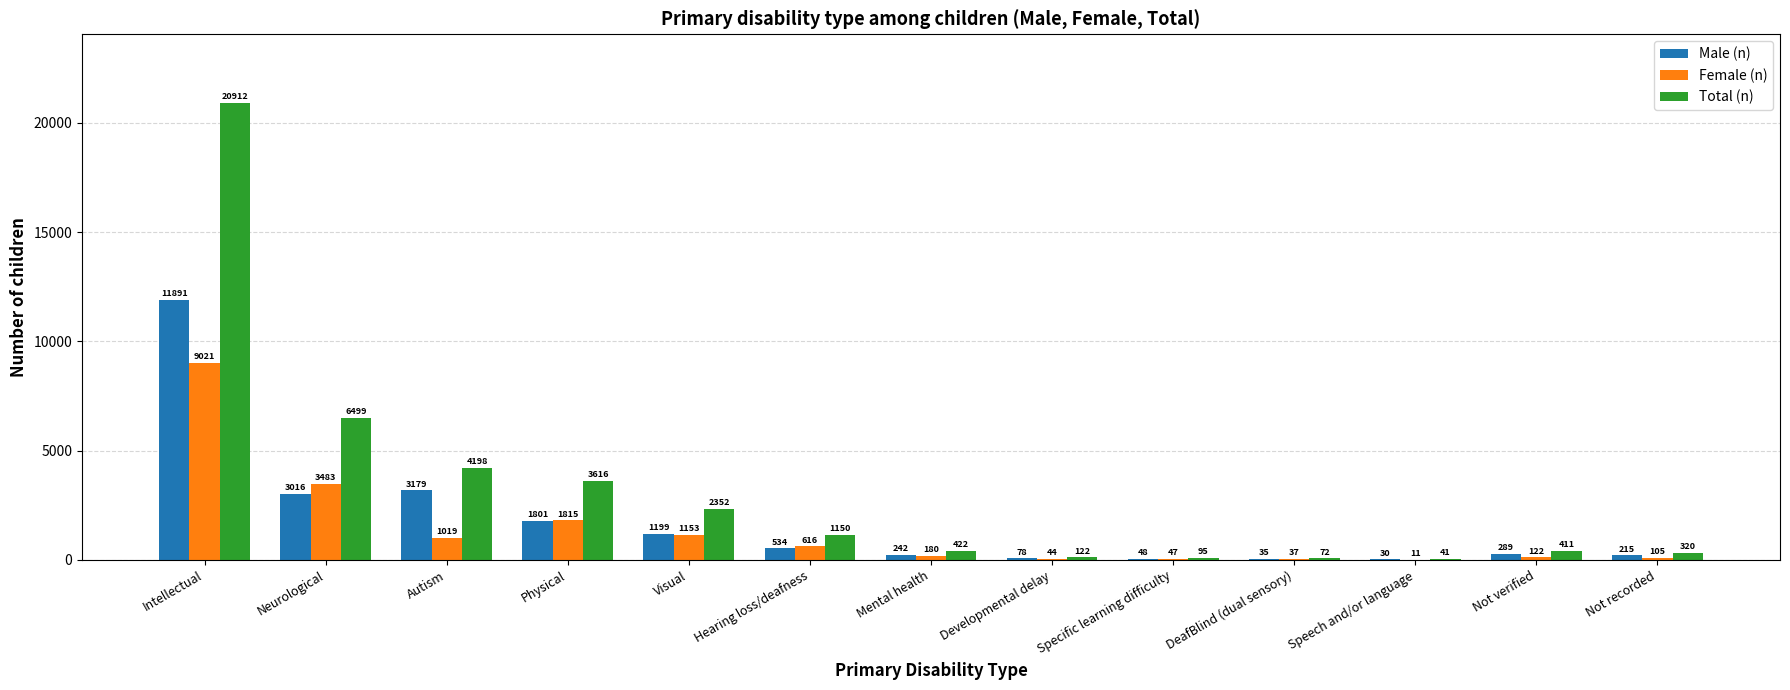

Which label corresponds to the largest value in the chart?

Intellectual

......

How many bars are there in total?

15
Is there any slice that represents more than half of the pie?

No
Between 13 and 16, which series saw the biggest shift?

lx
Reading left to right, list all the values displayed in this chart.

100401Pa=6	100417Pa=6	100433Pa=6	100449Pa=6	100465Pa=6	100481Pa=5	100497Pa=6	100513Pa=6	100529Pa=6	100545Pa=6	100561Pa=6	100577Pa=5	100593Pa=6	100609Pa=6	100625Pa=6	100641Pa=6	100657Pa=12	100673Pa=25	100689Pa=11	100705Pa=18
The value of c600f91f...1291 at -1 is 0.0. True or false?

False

......

_What the exercise asks_
Convert the lines from the line with "Which label corresponds" to the line with "Intellectual", both included, into a Markdown table whose column No. numbers each line and whose column Text holds the line itself, leaving out blank lines.

_Response to the task_
| No. | Text |
|---|---|
| 1 | Which label corresponds to the largest value in the chart? |
| 2 | Intellectual |